_WORK TO BE COMPLETED_
Return, word for word, the lines of the listing below from the one with "List each element's" through the one with "text [187, 1202, 1053, 1332]", and no other lines.

=== Begin Enclosure ===

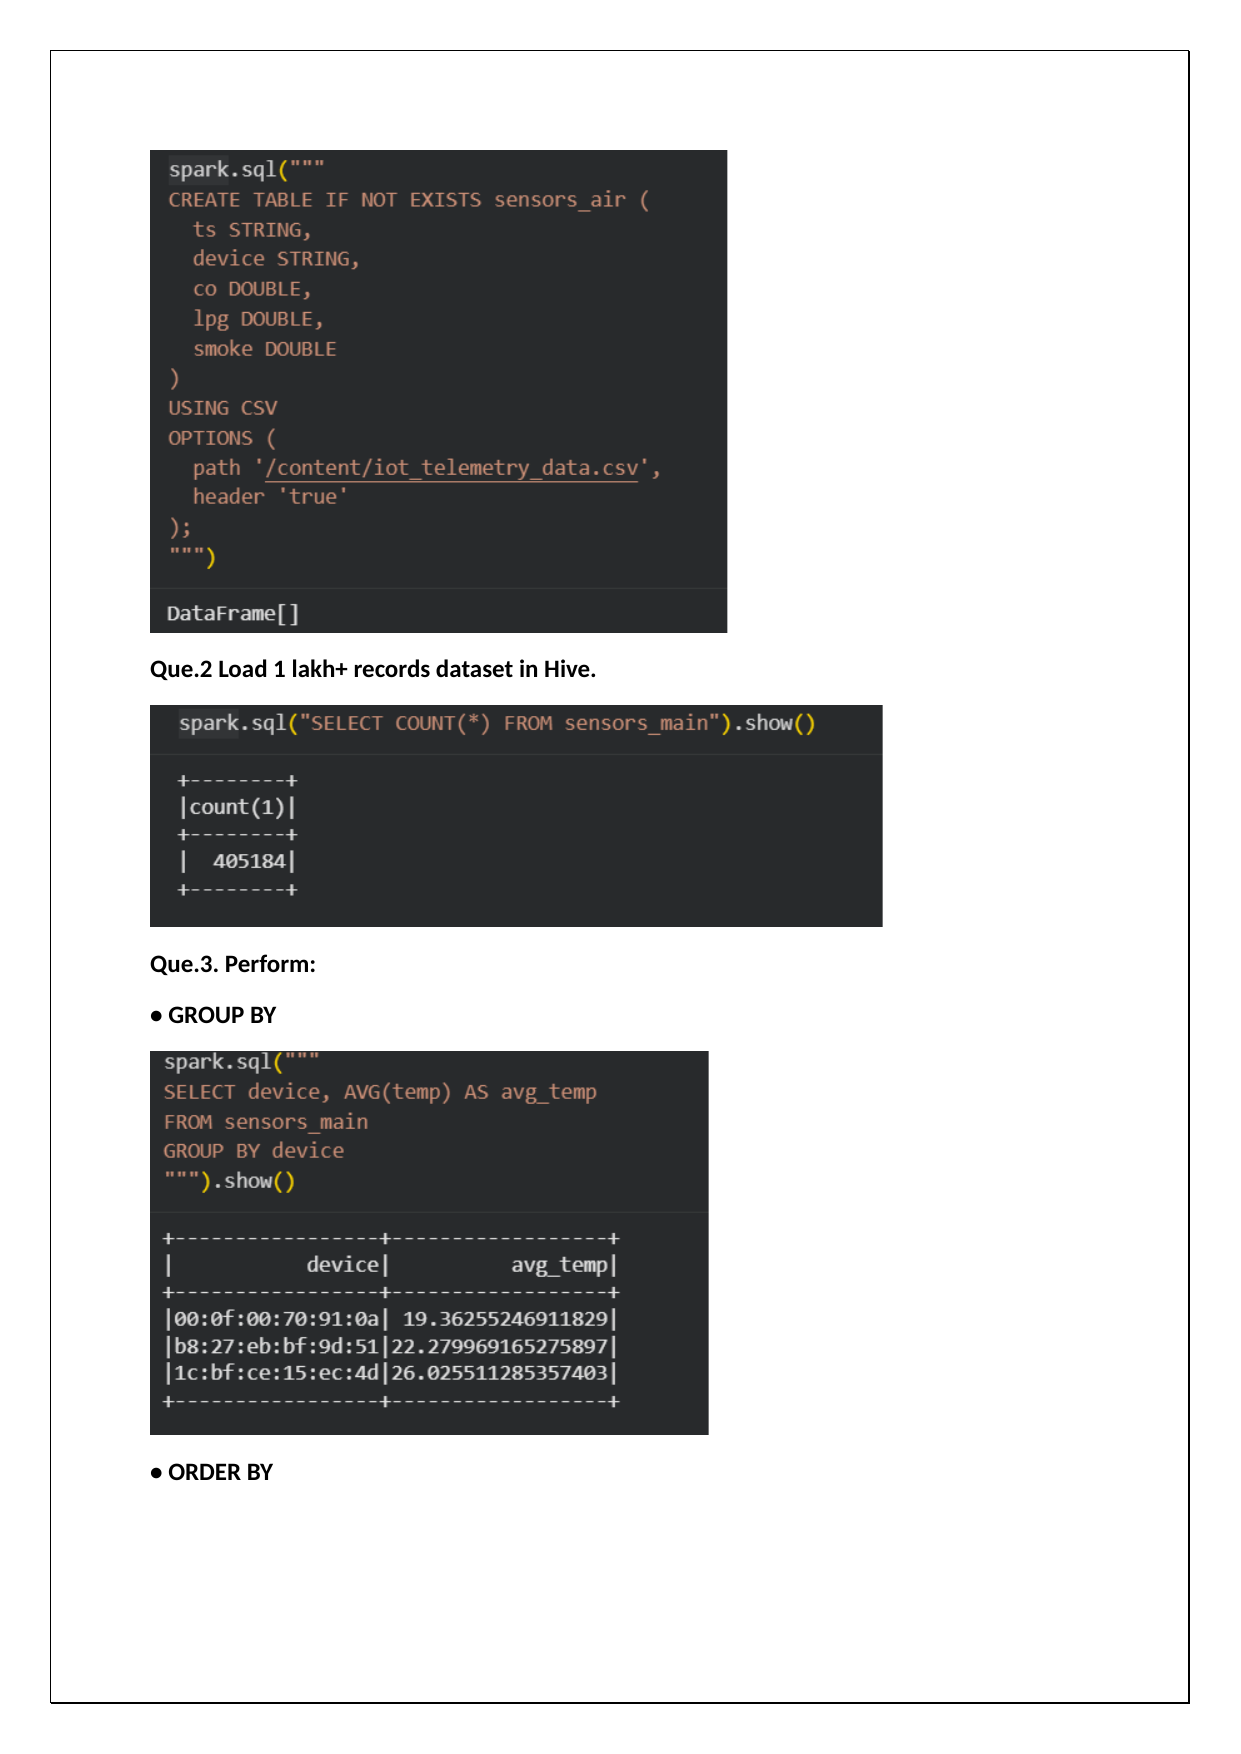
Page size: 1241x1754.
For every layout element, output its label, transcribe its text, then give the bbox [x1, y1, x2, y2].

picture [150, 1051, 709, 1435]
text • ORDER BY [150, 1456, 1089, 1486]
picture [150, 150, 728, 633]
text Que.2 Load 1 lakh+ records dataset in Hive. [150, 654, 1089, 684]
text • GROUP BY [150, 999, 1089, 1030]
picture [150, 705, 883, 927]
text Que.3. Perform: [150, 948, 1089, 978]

=== End Enclosure ===
=== Begin Enclosure ===

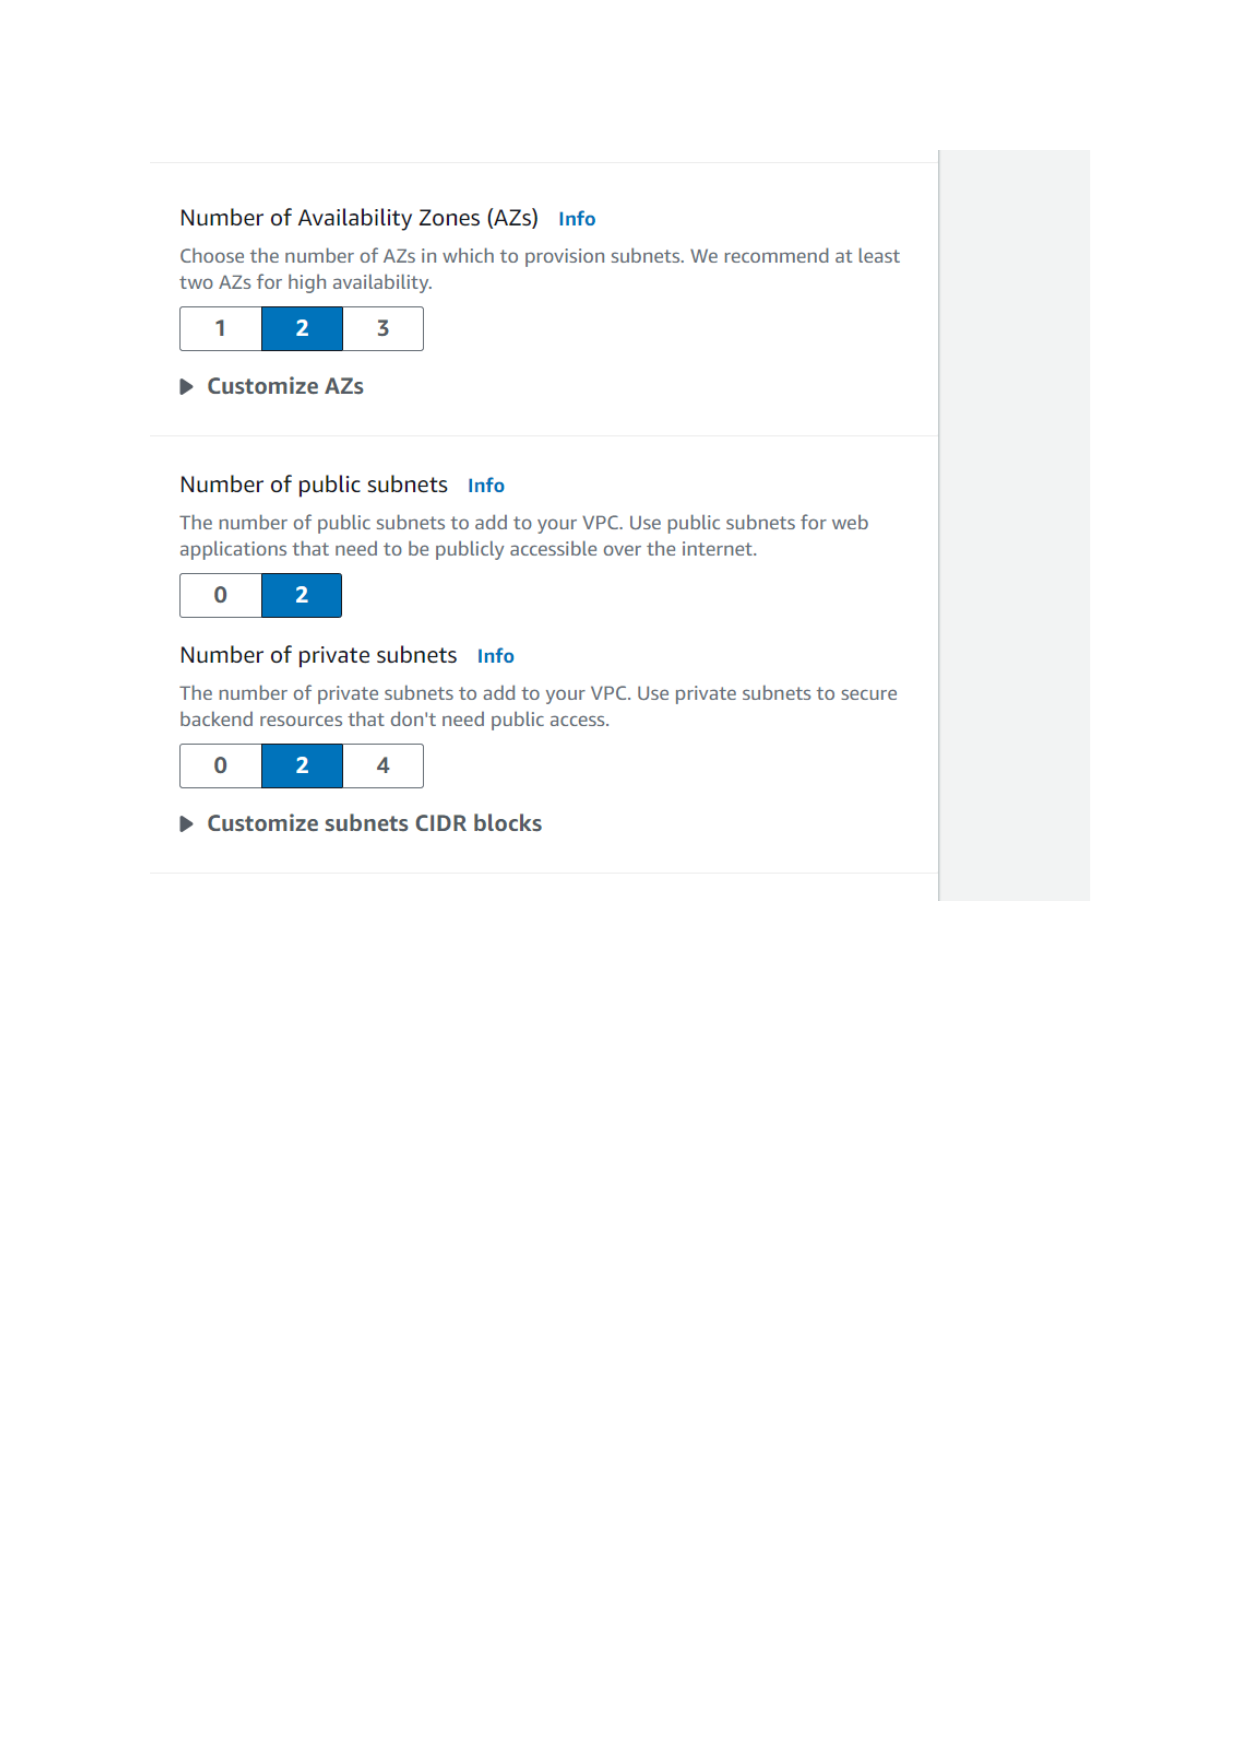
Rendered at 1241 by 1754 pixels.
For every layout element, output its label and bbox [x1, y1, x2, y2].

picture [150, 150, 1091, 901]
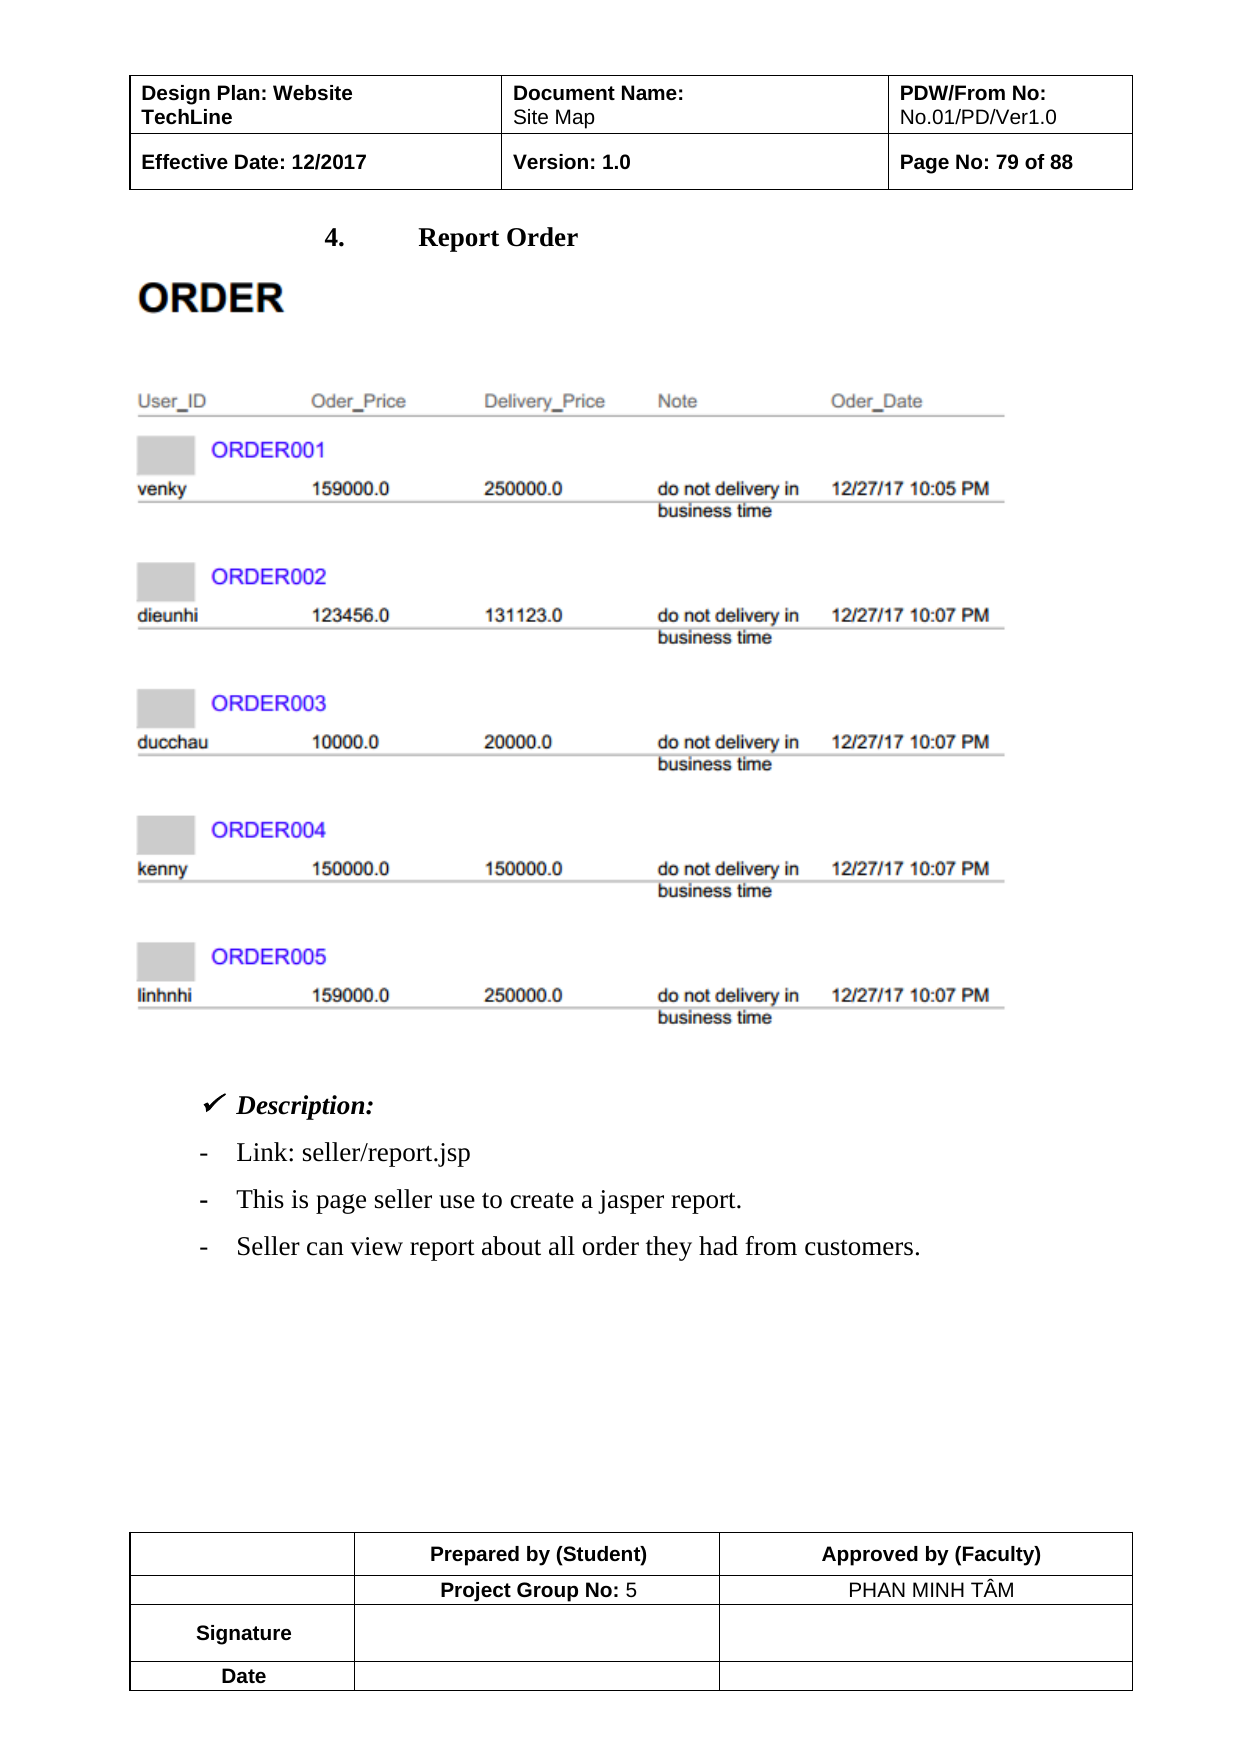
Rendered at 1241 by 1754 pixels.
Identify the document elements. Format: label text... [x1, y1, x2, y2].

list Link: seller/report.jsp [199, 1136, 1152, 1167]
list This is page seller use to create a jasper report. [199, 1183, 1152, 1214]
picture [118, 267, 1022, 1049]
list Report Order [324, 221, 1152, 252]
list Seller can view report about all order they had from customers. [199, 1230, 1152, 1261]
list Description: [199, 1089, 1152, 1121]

=== End Enclosure ===
=== Begin Enclosure ===

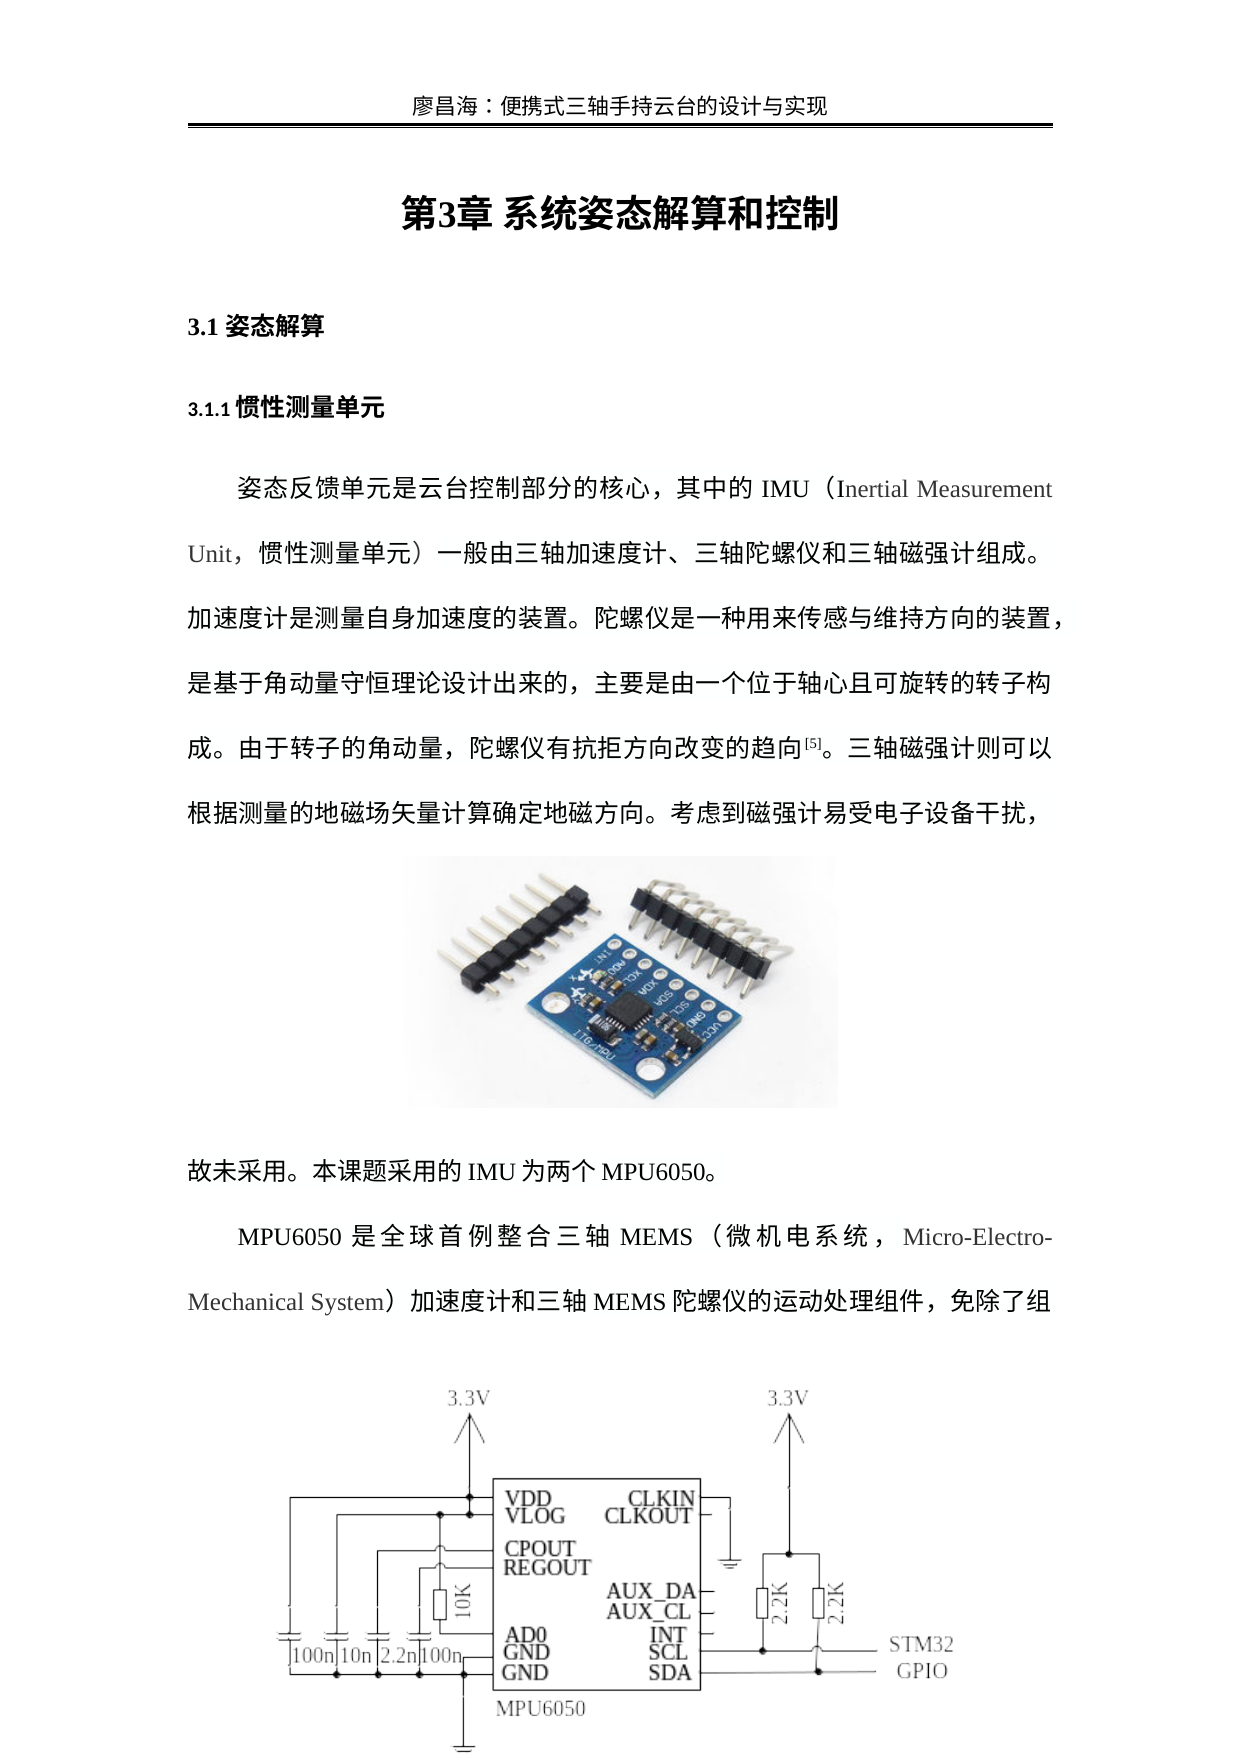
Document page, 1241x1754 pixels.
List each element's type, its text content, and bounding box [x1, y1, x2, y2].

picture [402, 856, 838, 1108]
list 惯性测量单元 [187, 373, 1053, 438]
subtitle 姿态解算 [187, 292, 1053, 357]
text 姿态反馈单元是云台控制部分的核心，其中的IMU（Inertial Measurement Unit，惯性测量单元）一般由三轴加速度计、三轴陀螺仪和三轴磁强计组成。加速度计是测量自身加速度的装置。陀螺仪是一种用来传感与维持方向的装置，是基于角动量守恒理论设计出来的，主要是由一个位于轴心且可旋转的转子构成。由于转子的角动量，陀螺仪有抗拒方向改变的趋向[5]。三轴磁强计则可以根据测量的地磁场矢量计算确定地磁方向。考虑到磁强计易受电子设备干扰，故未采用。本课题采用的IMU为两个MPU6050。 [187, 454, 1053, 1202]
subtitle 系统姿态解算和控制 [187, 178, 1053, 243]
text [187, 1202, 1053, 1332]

=== End Enclosure ===

_ANSWER SECTION_
List each element's type, its text content, and bounding box [x1, y1, x2, y2].

picture [402, 856, 838, 1108]
list 惯性测量单元 [187, 373, 1053, 438]
subtitle 姿态解算 [187, 292, 1053, 357]
text 姿态反馈单元是云台控制部分的核心，其中的IMU（Inertial Measurement Unit，惯性测量单元）一般由三轴加速度计、三轴陀螺仪和三轴磁强计组成。加速度计是测量自身加速度的装置。陀螺仪是一种用来传感与维持方向的装置，是基于角动量守恒理论设计出来的，主要是由一个位于轴心且可旋转的转子构成。由于转子的角动量，陀螺仪有抗拒方向改变的趋向[5]。三轴磁强计则可以根据测量的地磁场矢量计算确定地磁方向。考虑到磁强计易受电子设备干扰，故未采用。本课题采用的IMU为两个MPU6050。 [187, 454, 1053, 1202]
subtitle 系统姿态解算和控制 [187, 178, 1053, 243]
text [187, 1202, 1053, 1332]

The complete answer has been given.